**The task**
Your answer should consist of every line in the records that holds "front".

Input data: Begin

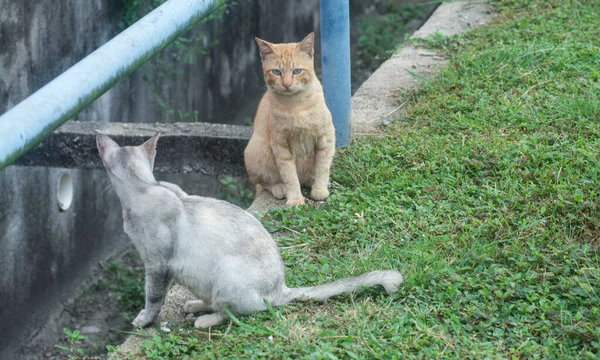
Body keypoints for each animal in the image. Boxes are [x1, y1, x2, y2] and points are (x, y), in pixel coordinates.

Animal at [97, 133, 404, 330]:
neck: (147, 186)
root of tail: (281, 288)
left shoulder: (157, 265)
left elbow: (153, 298)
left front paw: (143, 320)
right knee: (219, 304)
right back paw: (196, 305)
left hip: (226, 275)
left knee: (236, 311)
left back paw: (203, 320)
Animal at [245, 32, 338, 207]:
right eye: (276, 72)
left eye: (297, 71)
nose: (287, 84)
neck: (296, 106)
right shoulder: (281, 146)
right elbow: (289, 175)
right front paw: (295, 198)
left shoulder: (325, 137)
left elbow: (323, 167)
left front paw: (320, 189)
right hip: (258, 150)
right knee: (264, 183)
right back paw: (279, 188)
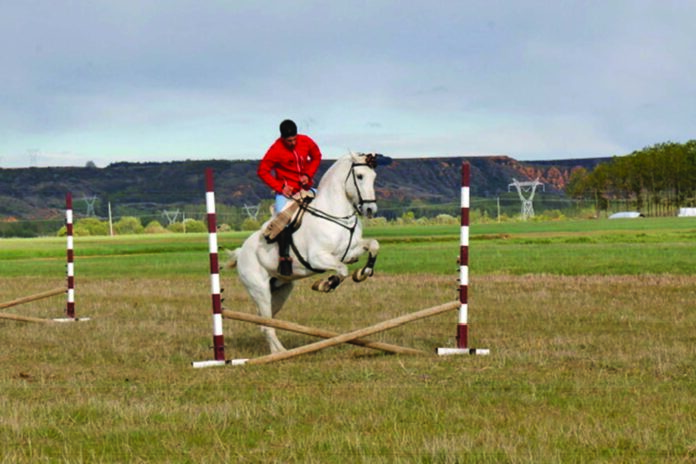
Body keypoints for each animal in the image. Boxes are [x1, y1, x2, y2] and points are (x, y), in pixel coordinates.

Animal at [226, 152, 386, 352]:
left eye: (374, 177)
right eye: (360, 176)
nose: (371, 209)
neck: (337, 215)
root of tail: (241, 252)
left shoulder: (349, 251)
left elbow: (373, 245)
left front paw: (363, 273)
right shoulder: (318, 258)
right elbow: (342, 270)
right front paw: (325, 284)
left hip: (280, 290)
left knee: (266, 323)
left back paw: (276, 352)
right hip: (259, 290)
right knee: (267, 325)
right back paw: (282, 353)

Input data: End

**Written response**
left front paw: (143, 320)
right front paw: (295, 198)
left front paw: (320, 189)
left front paw: (363, 273)
right front paw: (325, 284)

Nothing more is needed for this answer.